### Source extract ###

Wednesday, February 27, 2008

python-couchdb rocks

I've been playing around with couchdb using python-couchdb on ubuntu 7.10. It's in debian sid unstable so it can be installed trivially with apt-get or synaptic. You can also install it the old-fashioned way by following these instructions.

Couchdb is explained here. I was searching for a system that was close enough to the VIA repository that we used at MAYA. Couchdb is that system.

Here is an interesting article on couchdb performance and a response from Damien Katz.

Couchdb has a well-designed web interface that is accessible at http://server/_utils/index.html.

I use postgres for relational stuff, but I find trying to keep relational and the front end code in synch tedious. Couchdb seems to solve that for me without paying too heavy a price. At the moment, the major missing piece appears to be authentication. That is, there isn't any. That'll be a show-stopper for a lot of projects, but I still find the usability of couchdb compelling.

Here's a short sample in python that I worked up from the documentation in python-couchdb that shows how to create a database, delete a database, create a document with a python class-based schema, store the documents, and retrieve the documents using the db directly, and the query interface as well. HTH. Thanks to Nick Smallwood for the query code.

import couchdb
from couchdb.client import Server
from couchdb.schema import Document, TextField, IntegerField, DateTimeField
import datetime
import time

print '*' * 80
print 'begin'
print '*' * 80

# the couchdb server we're talking to
server = Server('http://192.168.1.30:5984/')
print 'established database connection'

# create a database, if it already exists, delete and recreate it
try:
db = server.create('animals')
print 'database created'
except:
del server['animals']
db = server.create('animals')
print 'database deleted and created'

print '*' * 80

# create a document class
class Animal(Document):
name = TextField()
age = IntegerField()
added = DateTimeField(default=datetime.datetime.now())

# our input data
animals = [{'name': 'keiko', 'age': 5}, {'name': 'goose', 'age': 11}]

# store the data in the database
for each in animals:
animal = Animal(name=each['name'], age=each['age'])

###

# [Problem A]
Reproduce the portion of the python-couchdb post between "print 'database created'" and "age = IntegerField()", inclusive.
# [Problem B]
Pick up the python-couchdb post where it ends and keep writing it.
The records below have nothing to do with this.

### Information given ###

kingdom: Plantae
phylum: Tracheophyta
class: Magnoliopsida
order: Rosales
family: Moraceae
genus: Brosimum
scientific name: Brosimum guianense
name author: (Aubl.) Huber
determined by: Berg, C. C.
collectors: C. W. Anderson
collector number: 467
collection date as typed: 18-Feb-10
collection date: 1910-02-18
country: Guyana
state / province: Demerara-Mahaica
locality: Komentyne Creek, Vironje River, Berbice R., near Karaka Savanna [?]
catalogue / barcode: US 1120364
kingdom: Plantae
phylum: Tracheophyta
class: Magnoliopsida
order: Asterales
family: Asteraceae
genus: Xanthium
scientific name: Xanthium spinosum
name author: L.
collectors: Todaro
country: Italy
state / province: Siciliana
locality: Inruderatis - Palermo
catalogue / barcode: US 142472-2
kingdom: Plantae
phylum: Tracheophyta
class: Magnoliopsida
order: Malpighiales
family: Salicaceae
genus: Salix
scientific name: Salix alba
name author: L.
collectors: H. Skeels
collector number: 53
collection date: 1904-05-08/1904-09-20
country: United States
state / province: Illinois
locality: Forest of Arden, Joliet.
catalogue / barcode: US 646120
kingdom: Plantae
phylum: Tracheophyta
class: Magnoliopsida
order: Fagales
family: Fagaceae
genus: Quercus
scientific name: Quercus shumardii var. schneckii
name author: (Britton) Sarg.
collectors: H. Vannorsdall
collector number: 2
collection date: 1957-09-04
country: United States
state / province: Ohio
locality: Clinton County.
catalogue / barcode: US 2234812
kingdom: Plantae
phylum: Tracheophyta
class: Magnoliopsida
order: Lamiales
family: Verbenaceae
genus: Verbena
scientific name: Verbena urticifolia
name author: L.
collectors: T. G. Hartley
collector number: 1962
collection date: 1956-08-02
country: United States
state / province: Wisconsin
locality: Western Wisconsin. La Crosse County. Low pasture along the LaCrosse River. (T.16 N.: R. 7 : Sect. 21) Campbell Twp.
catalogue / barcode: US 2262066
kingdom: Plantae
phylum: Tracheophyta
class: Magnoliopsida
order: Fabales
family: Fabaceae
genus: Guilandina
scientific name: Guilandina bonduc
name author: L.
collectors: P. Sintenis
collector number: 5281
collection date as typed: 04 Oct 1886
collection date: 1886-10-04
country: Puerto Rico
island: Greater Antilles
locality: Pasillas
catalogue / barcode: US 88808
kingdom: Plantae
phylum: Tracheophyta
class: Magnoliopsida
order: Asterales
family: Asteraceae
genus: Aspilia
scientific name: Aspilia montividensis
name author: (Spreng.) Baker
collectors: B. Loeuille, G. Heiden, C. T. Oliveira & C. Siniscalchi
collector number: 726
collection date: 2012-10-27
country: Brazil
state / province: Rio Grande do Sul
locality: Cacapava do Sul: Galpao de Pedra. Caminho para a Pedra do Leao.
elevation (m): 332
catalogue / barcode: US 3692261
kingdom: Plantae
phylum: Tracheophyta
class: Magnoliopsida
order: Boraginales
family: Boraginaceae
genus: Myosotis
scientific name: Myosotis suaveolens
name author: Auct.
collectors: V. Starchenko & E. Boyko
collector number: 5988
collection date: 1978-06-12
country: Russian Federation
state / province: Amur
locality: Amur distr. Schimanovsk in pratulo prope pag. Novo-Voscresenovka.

###

# [Exercise answer A]
print 'database created'
except:
del server['animals']
db = server.create('animals')
print 'database deleted and created'

print '*' * 80

# create a document class
class Animal(Document):
name = TextField()
age = IntegerField()

# [Exercise answer B]
animal.store(db)
print 'animals stored in database'

print '*' * 80

# read the data from the database
print 'reading all animals from database'
print len(db), 'animals retrieved from database'
print 'name', 'age', 'added'
for uuid in db:
animal = Animal.load(db, uuid)
print animal.name, animal.age, animal.added

print '*' * 80

# query the database
print 'querying the database'
code = '''function(doc) { if (doc.name=="goose"){ map([doc.name], doc); }}'''
results = db.query(code)
print len(results), 'animals retrieved from database'
print 'name', 'age', 'added'
for res in results:
print res.value['name'], res.value['age'], res.value['added']
print '*' * 80
print 'the end'
print '*' * 80

3 Comments:

Blogger ultradaniel said...

Thanks for this post! It's exactly what I needed to start :D.

BTW... do you know where I could find more query examples?

5:10 PM  
Blogger Craig said...

> I worked up from the documentation in python-couchdb
Where is the documentation?
Sorry if it's a stupid question, but I can't find any. :/

I'm using CouchDB-0.5-py2.5.egg, which I got from http://pypi.python.org/pypi/CouchDB.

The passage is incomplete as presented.